The question is stupid. The answer is a sure-fire yes. The questioning comes behind closed doors, when big Hal "I wanna be daddy" Steinbrenner and DJ's agents decide just how big that contract is going to be.
So, were on about day 6 of the jeet-track and already twitter is giving us some interesting leads: Jeter to the Tigers? I mean, cmon, he did grow up in Michigan. DJ to third base, and A-Rod to DH, leaving Jorge without a home instead? No, f'n, way. Nothing will change with last years roster except for some shiny new signing bonuses and a bolstered pitching staff (and maybe the trade-away of either Gardner or Swish).
So, the fact that journalists are even toying with the idea that DJ won't sign another 100 year 100 billion dollar contract is ludicrous. For God's sake the guy has been making outstanding plays from the middle of the infield since 95, 95!

So, Peter Gammons and Tom Verducci, eat a dick. Realize that in this case, for this franchise, money in nonsense and the power is in the pinstripes. Shit, Jeter can be player/coach and play 15 games a year and the guy will still deserve every.single.penny.

Until that number 28 comes around, well be waiting patiently to see who is next. DJ-see ya soon!
 

Wednesday, November 3, 2010

F this Noise

Noise, of course, being a fully catered meal at the Minnesota Vikings facility. Post practice meals are important for players, but sometimes, even more important to those who supply the food.
That being said,the food brought forth the the practice facility to the 2-6 Vikings better be good, or else. The ramifications of poor food can lead to, well, the release of a perennial Pro Bowler.
We are talking about none other than Randy "I wouldn't feed this to my dog" Moss. Just 4 weeks after giving up a 3rd round draft pick to the Patriots in exchange, Randy Ma' is once again on the open market.
"What the f*%&? Who ordered this crap? I wouldn't feed this to my dog,"
This was Randy's response to the Friday the tradition of the Vikings invite a local establishment to cater the team's post-practice meal. Last Friday, it was a St. Paul, Minn., restaurant -- a favorite of former Vikings center Matt Birk -- that served chicken, pasta, ribs and other dishes.

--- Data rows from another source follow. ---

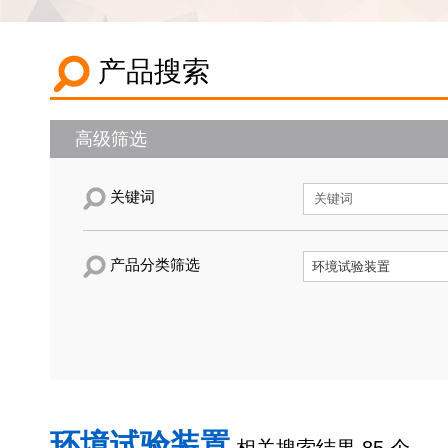
产品搜索
高级筛选
关键词
产品分类筛选
环境试验装置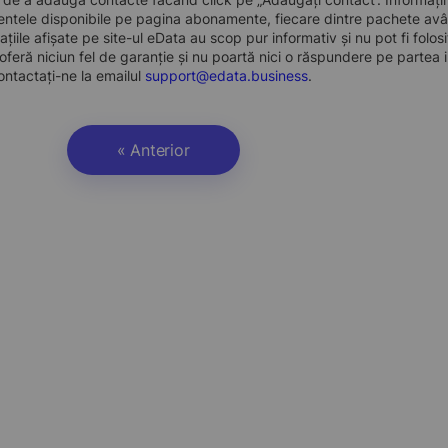
ntele disponibile pe pagina abonamente, fiecare dintre pachete avân
ațiile afișate pe site-ul eData au scop pur informativ și nu pot fi folo
oferă niciun fel de garanție și nu poartă nici o răspundere pe partea i
ontactați-ne la emailul
support@edata.business
.
« Anterior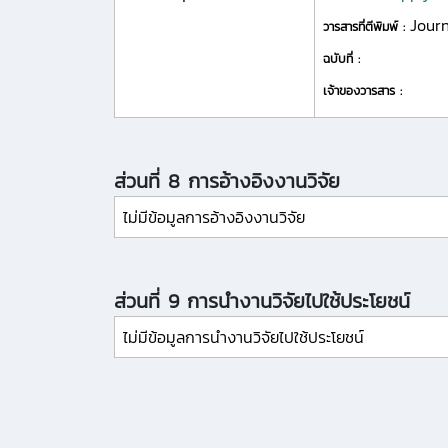
Journ
วารสารที่ตีพิมพ์ :
ฉบับที่ :
เจ้าของวารสาร :
ส่วนที่ 8 การอ้างอิงงานวิจัย
ไม่มีข้อมูลการอ้างอิงงานวิจัย
ส่วนที่ 9 การนำงานวิจัยไปใช้ประโยชน์
ไม่มีข้อมูลการนำงานวิจัยไปใช้ประโยชน์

Well, I hope that the food was poor enough to be worth potentially $4.6 billion, which was the remainder of your salary this season.

Monday, November 1, 2010

World Series Losers

Refer back to previous articles noting how boring this year's world series matchup is. Sure, maybe just blame for my affinity for the Yanks paired with their no-show production, and maybe that was my reason to make the statement. However, facts are now facts. Last nights game 4 got worse numbers than the Saints/Steelers game showing simultaneously.
FOX's broadcast pulled in a 10.4, while the Steelers-Saints game got an 11.8.
Wow- The only World Series telecast to suffer a lower rating was Game 3 of the 2008 series between the Philadelphia Phillies and Tampa Bay Rays. That game was delayed 90 minutes by rain and didn't get going until after 10 p.m ET.
Basically, who gives a rat-tail. I mean the big ticket items here are only pitchers. Nelson Cruz? Aubrey Huff? The fattest of the three Molinas? Dude, none of these guys would even make the Yanks roster.
So, looking forward, I guess American agrees with me that it is truly only Football season. Doesn't help that the jets got turd-burglered by a pack of wincansiners.
Let's move forward, please. AFC title, pitchers and catchers, and sure, I'll cover the Nets.